Zema lança candidatura em São Paulo: ingresso a R$ 100, auditório gourmet e a confirmação de que o “Novo” já nasceu velho
Evento na AmCham reúne empresários, parlamentares irrelevantes e convidados polêmicos como Deltan Dallagnol; partido enterra discurso da pureza e abraça de vez o Fundo Partidário

Luciano Meira
O governador Romeu Zema (Novo) escolheu o palco perfeito para lançar sua candidatura em São Paulo: a sede da AmCham, a Câmara Americana de Comércio, instalada em um dos endereços mais caros da capital paulista. Nada de praça pública, nada de muvuca no asfalto — o evento político será disputado a R$ 100 o ingresso, com espaço para até 1.200 assentos climatizados esperando uma plateia de empresários de bermudas de brim e camisa polo, executivos treinados em networking e simpatizantes da elite que ainda acreditam que Zema pode ser a novidade que as pesquisas insistem em não mostrar.
Mas enquanto o auditório é nobre e modular, seja qual for o número de participantes sempre se dá um jeito de na foto parecer lotado, o cardápio político é ralo. Os parlamentares do Novo, que vão dividir o palco com o governador, são tão poucos que poderiam chegar de carona numa kombi. E, mesmo assim, sobraria espaço. Desde 2018, a legenda aprovou menos de 50 projetos próprios no Congresso — uma performance legislativa de partido nanico, mas embalada como gestão revolucionária. Quem olhar a prateleira de realizações encontra pouco mais do que pó.
Para compensar a irrelevância, vem a pirotecnia das presenças especiais. Um dos destaques é o ex-deputado cassado e condenado Deltan Dallagnol, outrora ícone da moralidade e hoje personagem reciclado em palco de campanha. Sua participação é um resumo involuntário da lógica do Novo em 2025: “na boleia vou eu, na caçamba quem couber”. Figuras hostis ao Judiciário e simpatizantes de flertes golpistas também devem aparecer, numa mistura de elenco secundário que reforça o clima de convenção corporativa com pitadas de ressentimento político.
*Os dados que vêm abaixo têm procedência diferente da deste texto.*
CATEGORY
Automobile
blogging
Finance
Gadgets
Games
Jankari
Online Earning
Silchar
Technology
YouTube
O número final do espetáculo, no entanto, é o mais revelador. O partido que nasceu apresentando-se como o “Novo”, o “limpinho e cheiroso”, a “Soninha toda pura” que repetia como mantra não gastar um centavo de dinheiro público, decidiu assumir de vez sua metamorfose: agora nadará, sem cerimônia, no Fundo Partidário. Um mergulho pragmático e sem pudores, vestido com o uniforme oficial da política tradicional: “sou igual aos outros — e daí?”. O que um dia se anunciou como revolução de costumes se converteu em “moral flex”, a ponto de caber de Deltan a empresários entediados num mesmo palco.
O evento, assim, é menos o pontapé de uma candidatura e mais a caricatura de um projeto político. Com ingressos pagos, plateia selecionada e discursos prontos para agradar ao público-alvo, o “novo” confirma o mofo. Zema, que ainda não empolga as massas, estreia em São Paulo como quem lança um produto em shopping de luxo: com vinho branco, canapé e ar-condicionado. Para a elite, soa refresh. Para o eleitor comum, soa distante — e caro.
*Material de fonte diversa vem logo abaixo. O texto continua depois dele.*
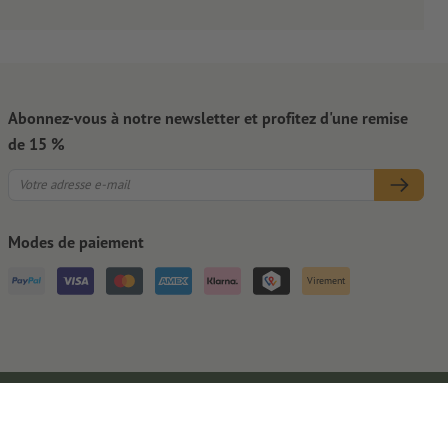
Abonnez-vous à notre newsletter et profitez d'une remise
de 15 %
Modes de paiement
Virement
Mentions légales
CGV
Protection des données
No fim, o evento do Novo é metáfora perfeita: uma vernissage eleitoral em que o ingresso compensa a falta de multidão, o discurso compensa a falta de obra, e o fundo público compensa a falta de coerência. A democracia pode até ser para todos; já a campanha de Zema é para quem tem nome na lista, sapato engraxado e cem reais no bolso.